Originally Posted by road hazard

Mods, being a n00b, if this fits better in that section, feel free to move it.

I've seen more than one discussion pertaining to this topic:

http://unix.stackexchange.com/questi...ion-with-mdadm

Something about how MDADM's scrubs really don't fix errors and stuff about MDADM not verifying parity on reads (only writes). Any truth to all this? Maybe it's a bug that's been addressed since I can't find any recent discussions, only stuff from 2008 to about 2013.

For raid5 there is no way to know which block is bad if you do not get an error reported from the disk, for raid6 there is a possibility to recover, but I cannot say if the current MDADM uses it or not. I normally do a md5 or sha checksum of all files on an array so I later can see if there have been any corruption (and on what file).

When I started using RAID5 you could quite often get silent corruption of the data due to bandwidth problems on the motherboard or because the system is gradually becoming unreliable etc. So to have an external checksum is recommended so you can at least know that the system is good condition.

road hazard · 03-16-2017, 05:59 PM

Quote:

Originally Posted by thordn

For raid5 there is no way to know which block is bad if you do not get an error reported from the disk, for raid6 there is a possibility to recover, but I cannot say if the current MDADM uses it or not. I normally do a md5 or sha checksum of all files on an array so I later can see if there have been any corruption (and on what file).

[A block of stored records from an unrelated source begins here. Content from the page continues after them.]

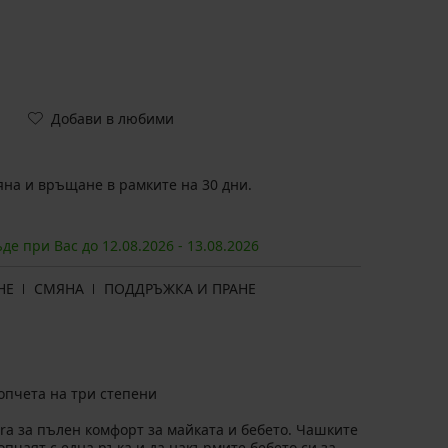
Добави в любими
на и връщане в рамките на 30 дни.
ъде при Вас до
12.08.
2026
-
13.08.
2026
НЕ
СМЯНА
ПОДДРЪЖКА И ПРАНЕ
опчета на три степени
a за пълен комфорт за майката и бебето. Чашките
опчаят с една ръка и да накърмите бебето си за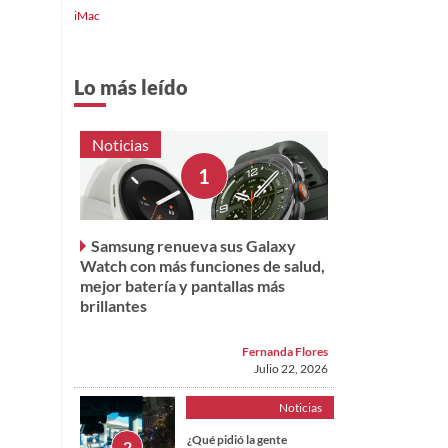
iMac
Lo más leído
Noticias
Samsung renueva sus Galaxy
Watch con más funciones de salud,
mejor batería y pantallas más
brillantes
Fernanda Flores
Julio 22, 2026
Noticias
¿Qué pidió la gente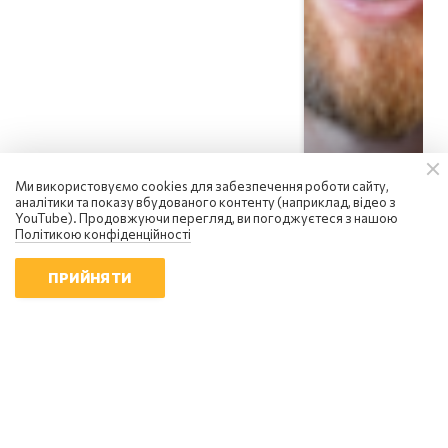
Ми використовуємо cookies для забезпечення роботи сайту,
аналітики та показу вбудованого контенту (наприклад, відео з
YouTube). Продовжуючи перегляд, ви погоджуєтеся з нашою
Політикою конфіденційності
ПРИЙНЯТИ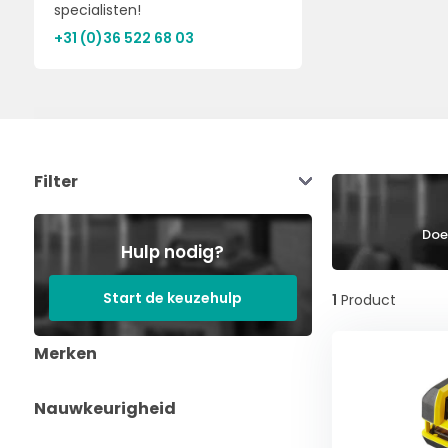
specialisten!
+31 (0)36 522 68 03
Filter
Doe 
Hulp nodig?
Start de keuzehulp
1
Product
Merken
Nauwkeurigheid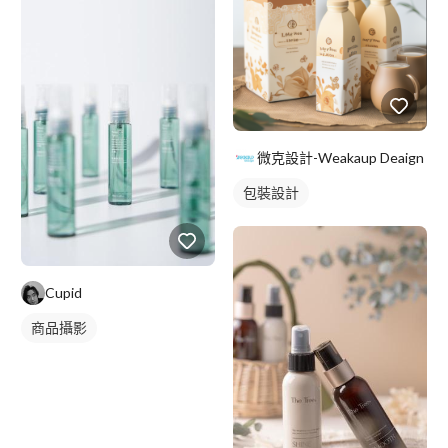
微克設計-Weakaup Deaign
包裝設計
Cupid
商品攝影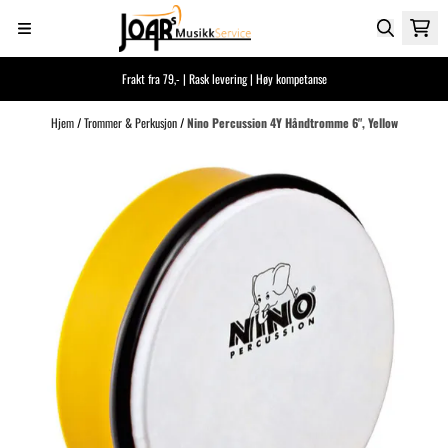
Hopp til innhold
Frakt fra 79,- | Rask levering | Høy kompetanse
Hjem
/
Trommer & Perkusjon
/
Nino Percussion 4Y Håndtromme 6", Yellow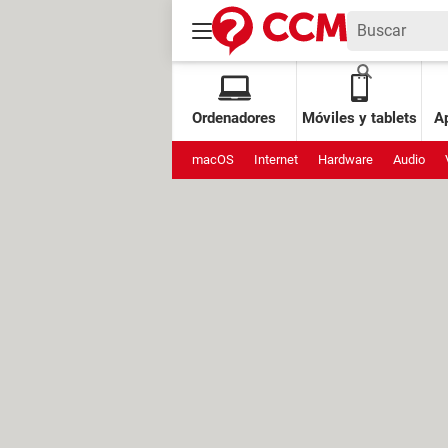
Ordenadores
Móviles y tablets
Ap
macOS
Internet
Hardware
Audio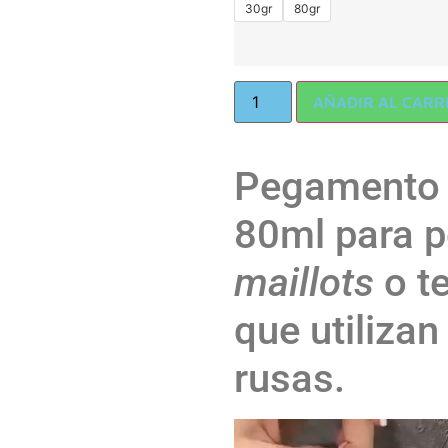
30gr
80gr
AÑADIR AL CARR
Pegamento f
80ml para p
maillots
o t
que utiliza
rusas.
Reproductor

When I started using RAID5 you could quite often get silent corruption of the data due to bandwidth problems on the motherboard or because the system is gradually becoming unreliable etc. So to have an external checksum is recommended so you can at least know that the system is good condition.

I currently use RAID 6 with my MDADM setup. What is this checksum voodoo you speak of?

thordn · 03-16-2017, 07:02 PM

Quote:

Originally Posted by road hazard

I currently use RAID 6 with my MDADM setup. What is this checksum voodoo you speak of?

Typically I do something like:

cd <root of structure i want to check>

find . -type f -exec md5sum {} \; >md5sum.sum

Which may take many hours depending on size to check, as for me the md5sum.sum file can be some 500 MB

Then to check you do:

md5sum -c md5sum.sum >md5check.txt

grep FAIL md5check.txt | more

If you then got a fail on a file you know is not modfied or you get different fails a second run you know your setup has problems.

road hazard · 03-16-2017, 08:10 PM

Quote:

Originally Posted by thordn

Typically I do something like:

cd <root of structure i want to check>

find . -type f -exec md5sum {} \; >md5sum.sum

Which may take many hours depending on size to check, as for me the md5sum.sum file can be some 500 MB

Then to check you do:

md5sum -c md5sum.sum >md5check.txt

grep FAIL md5check.txt | more

If you then got a fail on a file you know is not modfied or you get different fails a second run you know your setup has problems.

Thanks for the info! Doesn't seem too complicated but if that link I originally posted is true, I sure do wish mdadm could be updated to do some repairing during a scrub.

Unless you know how, I think I'll look into automating that and only sending me an email if there are any failures.